Preteen acting phenom Quvenzhane Wallis (who plays Hushpuppy in the film) is rightly sucking up all the awards oxygen on this beyotch — and rightly so. She gives what is, beyond a doubt, the most astounding child performance in the history of film. If she gets left off the ballot, I’m leaving a horse head in Seth MacFarlane’s bed. However, I’d also love to see a little sugar be lent to Dwight Henry, a non-actor and New Orleans native hired just for the film. Henry’s an incredible find. You can tell he’s never acted before, and instead of being a handicap (see: Norah Jones in My Blueberry Nights), it helps give this one-of-a-kind film the emotional immediacy the subject deserves.

12. Leslie Mann for Best Supporting Actress (This Is 40)

Because this isn’t in the theatres yet, I haven’t gotten to see it. However, I felt that Mann was grossly overlooked for her performance in Knocked Up (despite picking up some critics’ prizes). In This Is 40, she reprises the same character, so the Oscars will have a chance to snub her again. Despite being a lead in the film, there’s no way Mann could get nominated in Actress this year (and they hate comic performances in that category, anyway). But with the right campaigning, she could sneak into the Supporting race — in a perfect world where everyone can get married, unicorns can vote, Helen Hunt is dead and Naomi Watts has a million Oscars. File this one as my Hail Mary of an Oscar wish.
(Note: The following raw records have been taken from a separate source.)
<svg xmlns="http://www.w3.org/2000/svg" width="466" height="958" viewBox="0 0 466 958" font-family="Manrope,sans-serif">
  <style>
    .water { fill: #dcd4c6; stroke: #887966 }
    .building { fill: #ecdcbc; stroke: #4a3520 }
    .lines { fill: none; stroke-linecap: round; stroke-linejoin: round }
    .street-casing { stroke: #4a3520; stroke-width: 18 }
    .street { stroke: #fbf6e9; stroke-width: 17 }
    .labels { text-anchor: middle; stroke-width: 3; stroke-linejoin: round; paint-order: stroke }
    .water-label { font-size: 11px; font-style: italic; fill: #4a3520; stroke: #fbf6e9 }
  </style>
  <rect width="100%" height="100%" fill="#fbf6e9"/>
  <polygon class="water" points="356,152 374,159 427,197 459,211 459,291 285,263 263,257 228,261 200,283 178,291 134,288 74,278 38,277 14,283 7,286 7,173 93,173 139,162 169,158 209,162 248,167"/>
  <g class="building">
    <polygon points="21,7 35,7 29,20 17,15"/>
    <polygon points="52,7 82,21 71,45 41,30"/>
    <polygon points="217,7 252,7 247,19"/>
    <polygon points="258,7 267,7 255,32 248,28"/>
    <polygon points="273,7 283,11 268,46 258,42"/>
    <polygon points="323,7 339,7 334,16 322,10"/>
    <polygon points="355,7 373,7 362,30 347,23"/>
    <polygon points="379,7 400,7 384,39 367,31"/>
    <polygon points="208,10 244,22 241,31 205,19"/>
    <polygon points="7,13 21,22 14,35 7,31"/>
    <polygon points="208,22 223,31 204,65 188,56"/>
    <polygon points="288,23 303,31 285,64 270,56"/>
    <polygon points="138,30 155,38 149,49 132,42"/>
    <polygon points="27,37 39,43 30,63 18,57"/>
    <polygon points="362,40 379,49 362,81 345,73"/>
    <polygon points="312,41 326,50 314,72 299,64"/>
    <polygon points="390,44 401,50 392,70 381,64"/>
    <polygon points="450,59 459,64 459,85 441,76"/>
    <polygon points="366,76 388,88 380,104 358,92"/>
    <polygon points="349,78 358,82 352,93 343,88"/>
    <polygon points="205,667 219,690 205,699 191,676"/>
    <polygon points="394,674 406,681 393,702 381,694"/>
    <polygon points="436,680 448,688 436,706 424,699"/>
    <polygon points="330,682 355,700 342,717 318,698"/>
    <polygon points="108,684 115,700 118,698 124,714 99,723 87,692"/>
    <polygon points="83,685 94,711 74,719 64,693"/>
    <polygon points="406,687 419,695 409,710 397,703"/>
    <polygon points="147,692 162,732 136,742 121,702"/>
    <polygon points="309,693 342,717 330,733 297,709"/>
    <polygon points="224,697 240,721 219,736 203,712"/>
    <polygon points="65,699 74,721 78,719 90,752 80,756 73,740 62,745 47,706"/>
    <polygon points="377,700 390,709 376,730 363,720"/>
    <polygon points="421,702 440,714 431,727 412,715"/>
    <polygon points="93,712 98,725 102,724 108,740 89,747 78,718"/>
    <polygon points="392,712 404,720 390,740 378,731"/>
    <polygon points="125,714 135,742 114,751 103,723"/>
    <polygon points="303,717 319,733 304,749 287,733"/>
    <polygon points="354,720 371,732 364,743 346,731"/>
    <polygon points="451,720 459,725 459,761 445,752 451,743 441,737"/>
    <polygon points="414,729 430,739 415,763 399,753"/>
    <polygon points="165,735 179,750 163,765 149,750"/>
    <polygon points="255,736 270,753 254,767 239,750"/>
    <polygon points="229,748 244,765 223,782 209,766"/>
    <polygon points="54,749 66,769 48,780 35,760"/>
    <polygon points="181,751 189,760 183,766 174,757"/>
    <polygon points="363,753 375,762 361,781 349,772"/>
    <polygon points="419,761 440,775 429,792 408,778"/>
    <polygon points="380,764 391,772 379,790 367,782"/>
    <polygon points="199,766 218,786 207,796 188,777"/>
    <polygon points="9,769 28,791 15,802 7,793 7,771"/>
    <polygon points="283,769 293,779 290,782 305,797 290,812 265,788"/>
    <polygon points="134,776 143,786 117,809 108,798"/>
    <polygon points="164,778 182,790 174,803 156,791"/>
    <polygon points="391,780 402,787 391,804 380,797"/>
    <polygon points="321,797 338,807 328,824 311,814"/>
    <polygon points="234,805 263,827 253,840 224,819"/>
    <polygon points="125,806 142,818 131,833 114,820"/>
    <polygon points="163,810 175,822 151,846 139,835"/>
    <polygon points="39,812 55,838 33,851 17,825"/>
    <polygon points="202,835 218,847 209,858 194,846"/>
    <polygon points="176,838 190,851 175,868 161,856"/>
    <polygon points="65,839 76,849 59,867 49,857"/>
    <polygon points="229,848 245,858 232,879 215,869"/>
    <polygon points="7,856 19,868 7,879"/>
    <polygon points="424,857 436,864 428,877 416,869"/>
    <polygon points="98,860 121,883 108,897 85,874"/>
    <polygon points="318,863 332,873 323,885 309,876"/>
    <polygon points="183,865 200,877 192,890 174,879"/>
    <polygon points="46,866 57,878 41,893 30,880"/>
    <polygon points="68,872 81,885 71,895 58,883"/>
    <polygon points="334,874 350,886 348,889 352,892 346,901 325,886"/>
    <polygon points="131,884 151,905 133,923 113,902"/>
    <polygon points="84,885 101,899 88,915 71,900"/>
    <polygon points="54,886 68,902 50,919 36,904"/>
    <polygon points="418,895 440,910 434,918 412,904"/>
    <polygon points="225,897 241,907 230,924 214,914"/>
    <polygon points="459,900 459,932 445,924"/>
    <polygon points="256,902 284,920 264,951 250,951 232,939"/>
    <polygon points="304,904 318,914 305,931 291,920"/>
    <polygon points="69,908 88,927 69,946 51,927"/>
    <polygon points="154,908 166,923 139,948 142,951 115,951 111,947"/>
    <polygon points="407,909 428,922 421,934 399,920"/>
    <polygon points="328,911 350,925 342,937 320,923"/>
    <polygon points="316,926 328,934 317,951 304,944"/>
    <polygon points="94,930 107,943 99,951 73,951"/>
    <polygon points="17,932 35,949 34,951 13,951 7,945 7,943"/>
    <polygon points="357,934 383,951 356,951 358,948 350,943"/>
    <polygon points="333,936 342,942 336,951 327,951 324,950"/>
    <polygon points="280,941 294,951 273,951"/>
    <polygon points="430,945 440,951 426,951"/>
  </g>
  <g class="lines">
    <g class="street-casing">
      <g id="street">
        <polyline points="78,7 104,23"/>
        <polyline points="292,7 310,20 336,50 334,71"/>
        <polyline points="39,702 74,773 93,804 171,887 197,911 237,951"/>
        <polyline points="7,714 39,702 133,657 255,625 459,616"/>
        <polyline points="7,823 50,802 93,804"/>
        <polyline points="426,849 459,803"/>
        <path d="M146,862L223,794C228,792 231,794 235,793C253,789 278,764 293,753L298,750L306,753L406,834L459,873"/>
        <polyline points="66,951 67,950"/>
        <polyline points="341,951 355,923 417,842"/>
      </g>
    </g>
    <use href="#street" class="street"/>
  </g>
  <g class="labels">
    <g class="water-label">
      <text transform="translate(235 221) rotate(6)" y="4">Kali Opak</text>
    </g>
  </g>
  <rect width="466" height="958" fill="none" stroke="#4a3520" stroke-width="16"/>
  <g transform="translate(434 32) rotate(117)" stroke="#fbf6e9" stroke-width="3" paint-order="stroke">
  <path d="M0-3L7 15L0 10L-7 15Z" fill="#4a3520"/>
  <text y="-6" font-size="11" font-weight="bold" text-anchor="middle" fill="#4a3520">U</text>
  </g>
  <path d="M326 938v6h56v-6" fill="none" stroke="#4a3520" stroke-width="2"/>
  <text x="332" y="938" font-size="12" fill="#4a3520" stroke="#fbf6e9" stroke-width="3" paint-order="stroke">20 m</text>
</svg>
Special Mention: Jennifer Lawrence for Best Actress (The Hunger Games)

I would have also liked to see Jennifer Lawrence get some awards love for kicking ass in the year’s third biggest movie but a) the first half of that movie is basically Winter’s Bone, which she already got nominated for and b) she’s on that Silver Linings’ Playbook train and might win for it. Either way, I’m rooting for her.